TASK DESCRIPTION
Write out every line from the listing below where the string "قیمت" is found.

[Opening INFORMATION PROVIDED section]

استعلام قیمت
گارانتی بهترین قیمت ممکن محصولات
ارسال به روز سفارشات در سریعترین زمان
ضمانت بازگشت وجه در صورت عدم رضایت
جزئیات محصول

[Closing INFORMATION PROVIDED section]

RESULT
استعلام قیمت
گارانتی بهترین قیمت ممکن محصولات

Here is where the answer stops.